There are quite a few questions on SO asking about how to parse a regex pattern and output all possible matches to that pattern. For some reason, though, every single one of them I can find (1, 2, 3, 4, 5, 6, 7, probably more) are either for Java or some variety of C (and just one for JavaScript), and I currently need to do this in PHP.
I’ve Googled to my heart’s (dis)content, but whatever I do, pretty much the only thing that Google gives me is links to the docs for preg_match()
and pages about how to use regex, which is the opposite of what I want here.
My regex patterns are all very simple and guaranteed to be finite; the only syntax used is:
[]
for character classes()
for subgroups (capturing not required)|
(pipe) for alternative matches within subgroups?
for zero-or-one matches
So an example might be [ct]hun(k|der)(s|ed|ing)?
to match all possible forms of the verbs chunk, thunk, chunder and thunder, for a total of sixteen permutations.
Ideally, there’d be a library or tool for PHP which will iterate through (finite) regex patterns and output all possible matches, all ready to go. Does anyone know if such a library/tool already exists?
If not, what is an optimised way to approach making one?
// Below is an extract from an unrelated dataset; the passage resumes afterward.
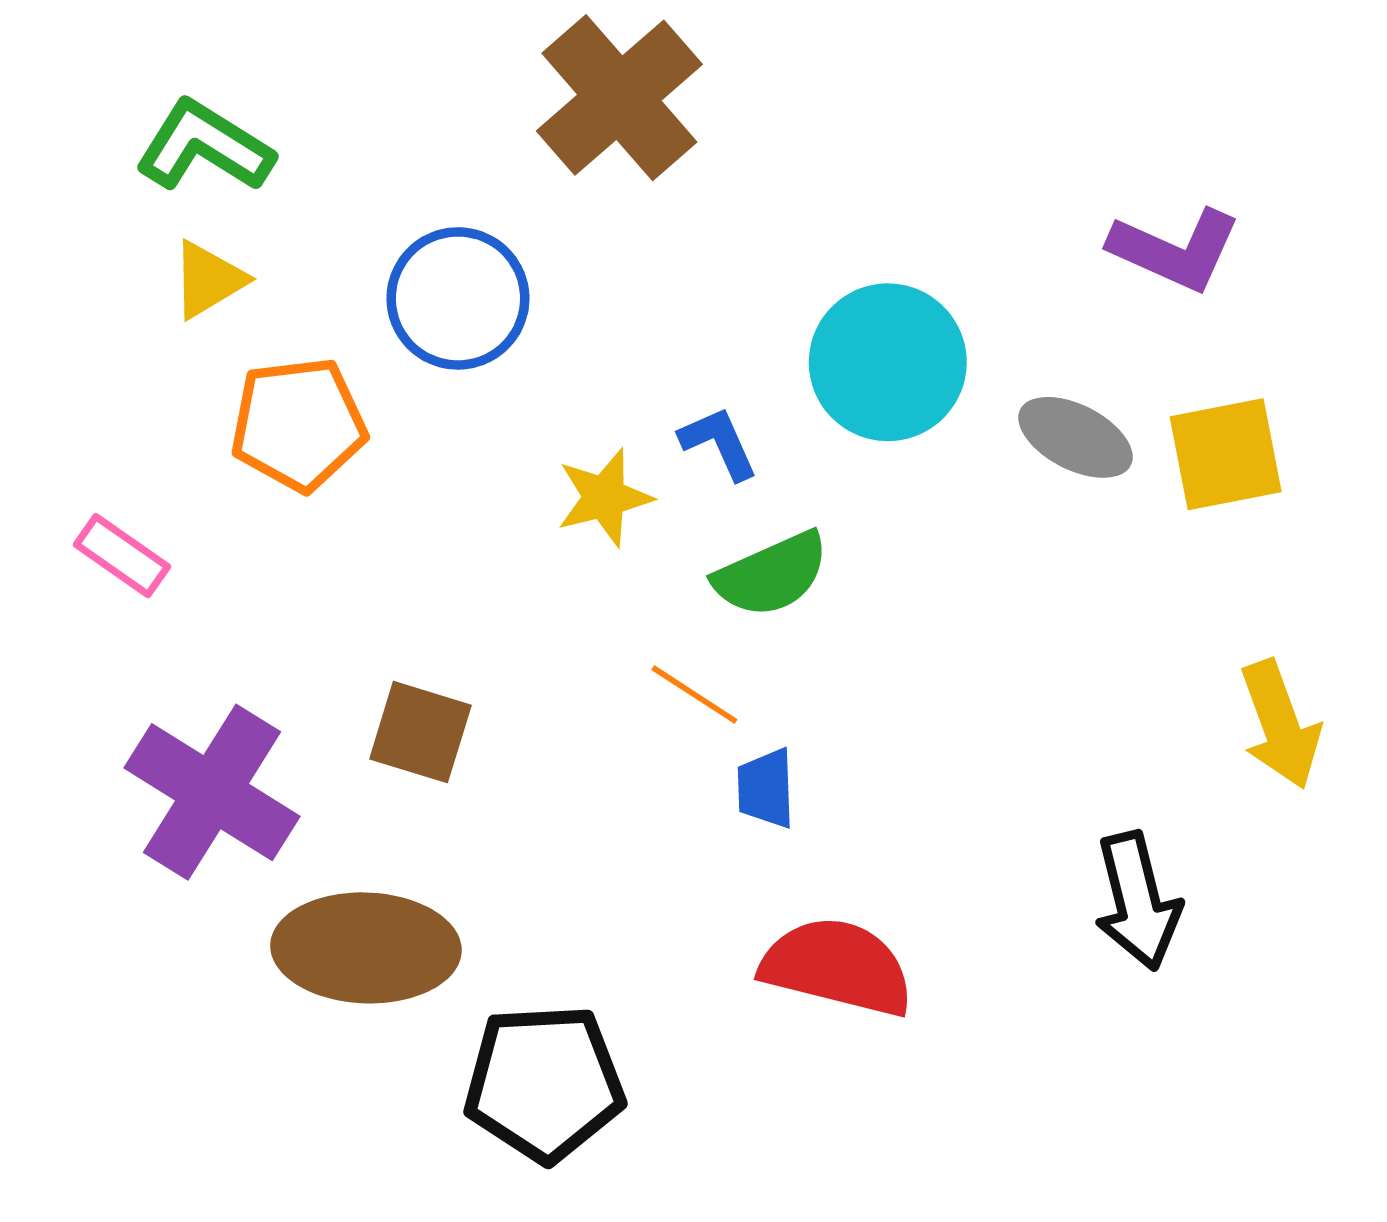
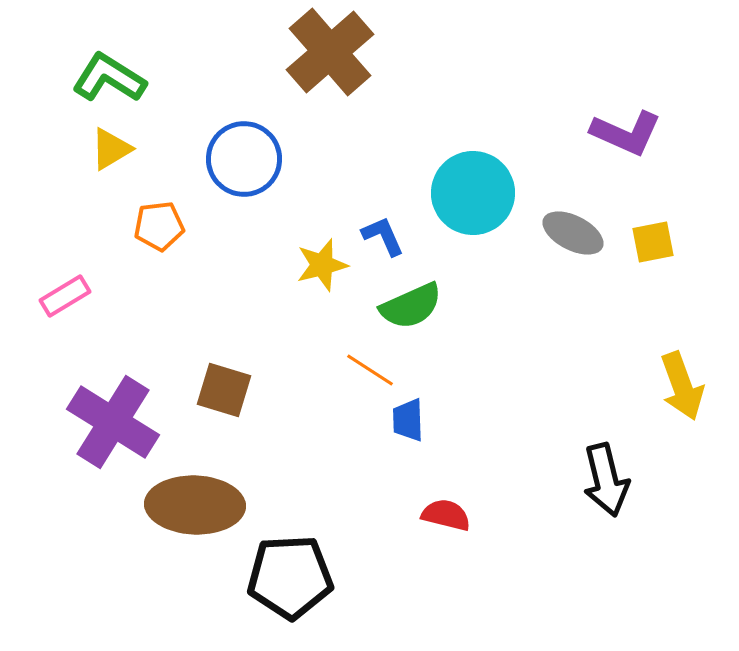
orange pentagon: (298, 424) -> (159, 226), size x0.7
yellow square: (1226, 454) -> (653, 242), size x0.7
pink rectangle: (122, 556) -> (65, 296), turned -66
red semicircle: (837, 967) -> (446, 515), size x0.6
This answer for JavaScript is the closest I’ve been able to find to something I should be able to adapt, but unfortunately I just can’t wrap my head around how it actually works, which makes adapting it more tricky. Plus there may well be better ways of doing it in PHP anyway. Some logical pointers as to how the task would best be broken down would be greatly appreciated.
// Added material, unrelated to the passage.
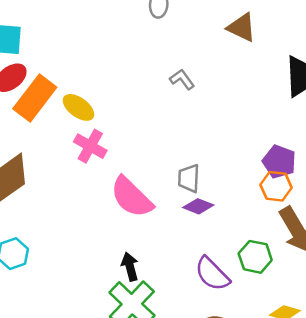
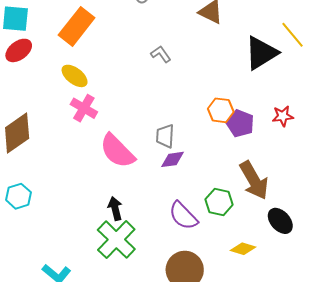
orange rectangle: (35, 98) -> (77, 26), moved
orange hexagon: (276, 186) -> (221, 110), moved
purple diamond: (198, 206) -> (173, 159), turned -30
Edit: Since apparently it wasn’t clear how this would look in practice, I am looking for something that will allow this type of input:
$possibleMatches = parseRegexPattern('[ct]hun(k|der)(s|ed|ing)?');
– and printing $possibleMatches
should then give something like this (the order of the elements is not important in my case):
Array
(
[0] => chunk
[1] => thunk
[2] => chunks
[3] => thunks
[4] => chunked
[5] => thunked
[6] => chunking
[7] => thunking
[8] => chunder
[9] => thunder
[10] => chunders
[11] => thunders
[12] => chundered
[13] => thundered
[14] => chundering
[15] => thundering
)